Do IIDs Prevent The Need For Vehicle Impoundment?
Vehicle impoundment refers to the seizure and holding of your motor vehicle in legal custody. Jurisdictions will impound vehicles for a variety of reasons, including driving with expired tags, driving without a license, driving with a suspended or revoked license or for driving under the influence of drugs and/or alcohol.
When you’re charged and/or convicted of a DUI (especially if you are a repeat offender, have aggravated charges or didn’t have a valid driver’s license) you could be losing your vehicle. If the judge rules to have your vehicle impounded, the court is legally allowed to confiscate your vehicle and have it stored at an impound lot.

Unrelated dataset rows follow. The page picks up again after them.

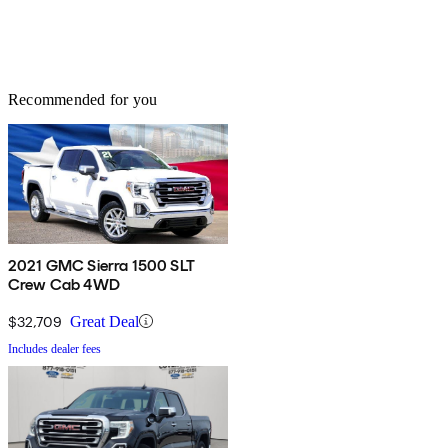
Recommended for you
2021 GMC Sierra 1500 SLT
Crew Cab 4WD
$32,709
Great Deal
Includes dealer fees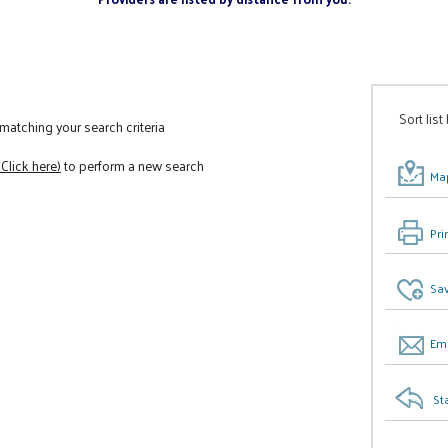
Sort list
atching your search criteria
(Click here)
to perform a new search
Map
Pri
Sav
Ema
St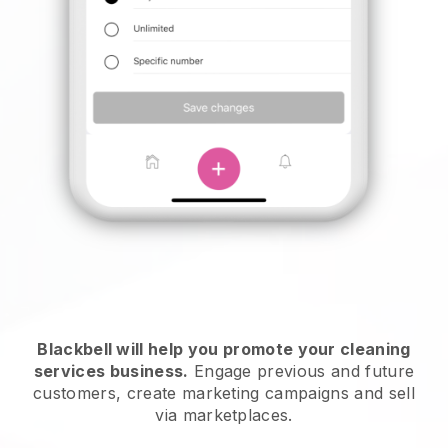
Blackbell will help you promote your cleaning
services business.
Engage previous and future
customers, create marketing campaigns and sell
via marketplaces.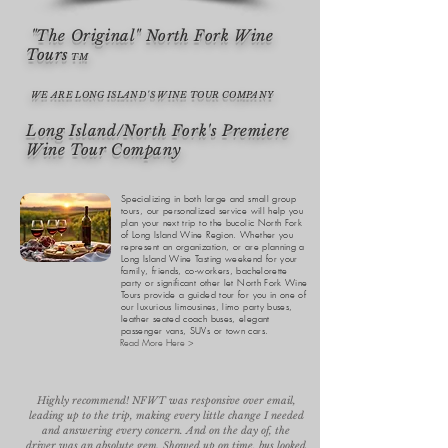
"The Original" North Fork Wine
Tours
TM
WE ARE LONG ISLAND'S WINE TOUR COMPANY
Long Island/North Fork's Premiere
Wine Tour Company
Specializing in both large and small group
tours, our personalized service will help you
plan your next trip to the bucolic North Fork
of Long Island Wine Region. Whether you
represent an organization, or are planning a
Long Island Wine Tasting weekend for your
family, friends, co-workers, bachelorette
party or significant other let North Fork Wine
Tours provide a guided tour for you in one of
our luxurious limousines, limo party buses,
leather seated coach buses, elegant
passenger vans, SUVs or town cars.
Read More Here >
Highly recommend! NFWT was responsive over email,
leading up to the trip, making every little change I needed
and answering every concern. And on the day of, the
driver was an absolute gem. Showed up on time, bus looked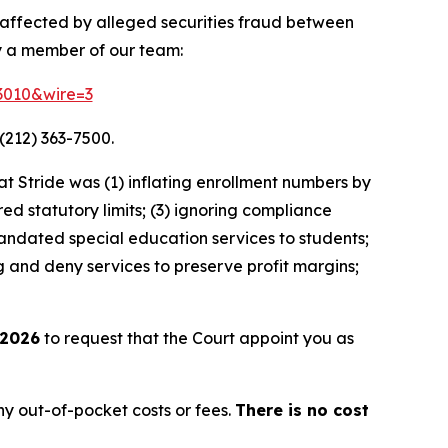
y affected by alleged securities fraud between
y a member of our team:
83010&wire=3
(212) 363-7500.
 Stride was (1) inflating enrollment numbers by
ed statutory limits; (3) ignoring compliance
andated special education services to students;
g and deny services to preserve profit margins;
 2026
to request that the Court appoint you as
y out-of-pocket costs or fees.
There is no cost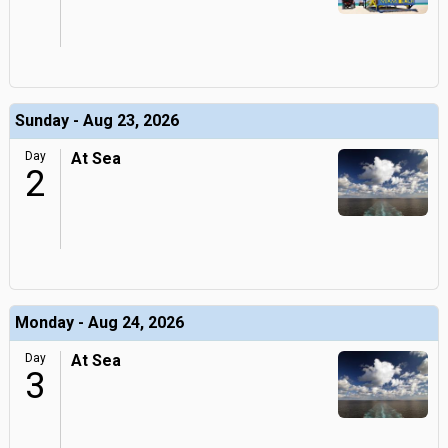
Sunday - Aug 23, 2026
Day
At Sea
2
Monday - Aug 24, 2026
Day
At Sea
3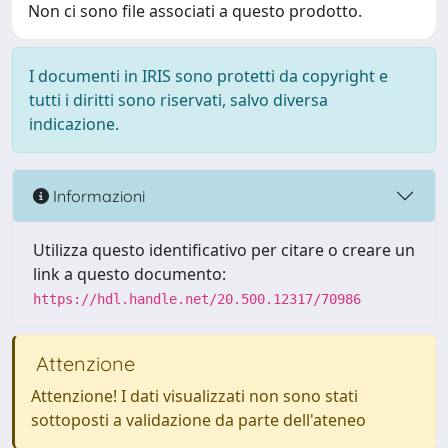
Non ci sono file associati a questo prodotto.
I documenti in IRIS sono protetti da copyright e
tutti i diritti sono riservati, salvo diversa
indicazione.
Informazioni
Utilizza questo identificativo per citare o creare un
link a questo documento:
https://hdl.handle.net/20.500.12317/70986
Attenzione
Attenzione! I dati visualizzati non sono stati
sottoposti a validazione da parte dell'ateneo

Depending on your circumstances and jurisdiction, the amount of time in which your vehicle can be held will vary. Sometimes the impoundment is for a period of a few hours or for as long as a few months. Once you’re able to claim your vehicle, you must pay storage fees, an administrative fee plus any towing fees. Depending on where you live and the specifics of your DUI conviction, it can cost in excess of $1,000 to have your vehicle impounded.
Currently there are 15 states plus the District of Columbia who utilize vehicle impoundment as a consequence for certain DUI convictions. It has become less common with the increased use of ignition interlock devices (IIDs). Since an IID prevents the offender from driving again while intoxicated, some courts believe there is no longer any reason to impound the offender’s vehicle.
Some say vehicle impoundments are an excessive punishment for offenders, as well as their entire family. For example, by taking away the vehicle of a family the court is punishing those who have nothing to do with the DUI. Allowing an offender to keep their vehicle, while having an IID installed, would allow the entire family to continue to meet their work and school responsibilities.
Do you believe states should continue to impound vehicles?